We get an eight-minute match where Taker delivers several Tombstone Piledrivers and wins the match. That's pretty much all that happened. Now remember: this match was the main event of SummerSlam 1994. Over Bret vs. Owen for the championship. Y'know, the match that was a five-star match?!

Fast forward about twelve years, and we get a similar dose of stupidity.

Kane, in 2006, was slated to appear in the movie See No Evil. As part of this angle, Kane went around going batshit crazy on anyone who mentioned "May 19th." There was additional backstory added to Kane's character--but, if WWE doesn't care, you shouldn't either, most the time, I guess. I mean, with Kane, he's almost always retconned anyway. So, who gives a shit?
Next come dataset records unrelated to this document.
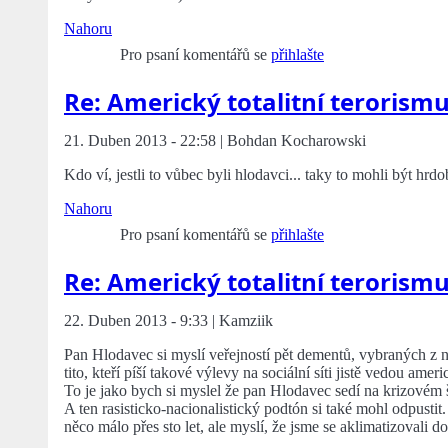
Nahoru
Pro psaní komentářů se
přihlašte
Re: Americký totalitní terorism
21. Duben 2013 - 22:58 | Bohdan Kocharowski
Kdo ví, jestli to vůbec byli hlodavci... taky to mohli být hr
Nahoru
Pro psaní komentářů se
přihlašte
Re: Americký totalitní terorism
22. Duben 2013 - 9:33 | Kamziik
Pan Hlodavec si myslí veřejností pět dementů, vybraných z něja
tito, kteří píší takové výlevy na sociální síti jistě vedou ame
To je jako bych si myslel že pan Hlodavec sedí na krizovém 
A ten rasisticko-nacionalistický podtón si také mohl odpustit
něco málo přes sto let, ale myslí, že jsme se aklimatizovali do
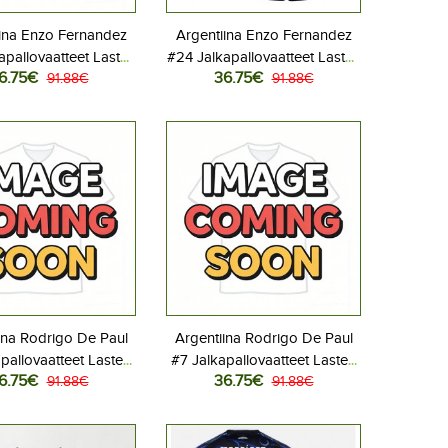
ina Enzo Fernandez
Argentiina Enzo Fernandez
apallovaatteet Lasten
#24 Jalkapallovaatteet Lasten
6.75€
36.75€
liasu MM-kisat 2026
91.88€
Vieraspeliasu MM-kisat 2026
91.88€
hihainen (+ Lyhyet
Lyhythihainen (+ Lyhyet
housut)
housut)
ina Rodrigo De Paul
Argentiina Rodrigo De Paul
pallovaatteet Lasten
#7 Jalkapallovaatteet Lasten
6.75€
36.75€
liasu MM-kisat 2026
91.88€
Vieraspeliasu MM-kisat 2026
91.88€
hihainen (+ Lyhyet
Lyhythihainen (+ Lyhyet
housut)
housut)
Around the end of May 2006, an "impostor Kane" appeared and chokeslammed real Kane.

They brawled with each other. This is possibly because "impostor Kane" was the "manifestation of Kane's broken psyche" or something. It could also be just because reasons and WWE wants to take up valuable time with nothing-ass feuds that make no logical sense. Eventually, after Vengeance--and impostor Kane's win--Kane Kane ripped his mask off the impostor and tossed him out the arena, thus ending the feud with no real payoff. And who was Impostor Kane, you ask?

It was Doc Gallows. Doc fuckin' Gallows. Doc has nothing in common with Kane other than the fact that they can both do a chokeslam. Gallows' wig looked like someone gathered up all the pubes from a porno set, glued them together, and stuffed it inside the Kane mask in a last-ditch effort to relive the Attitude Era.

But, from this, Gallows got more training time in OVW and then returned as Festus, the GAWD gimmick (even though, it's pretty much a riff on Of Mice and Men meets PTSD triggers). Out of Jesse and Festus, we at least got some fun moments in that weird transitional phase between Ruthless Aggression and full-on "PG." We also got the GOAT theme of "Biscuits and Gravy."


From Impostor Kane, we just got confusion and horribly worked matches. Oh, and pube wigs. Fuck this shit.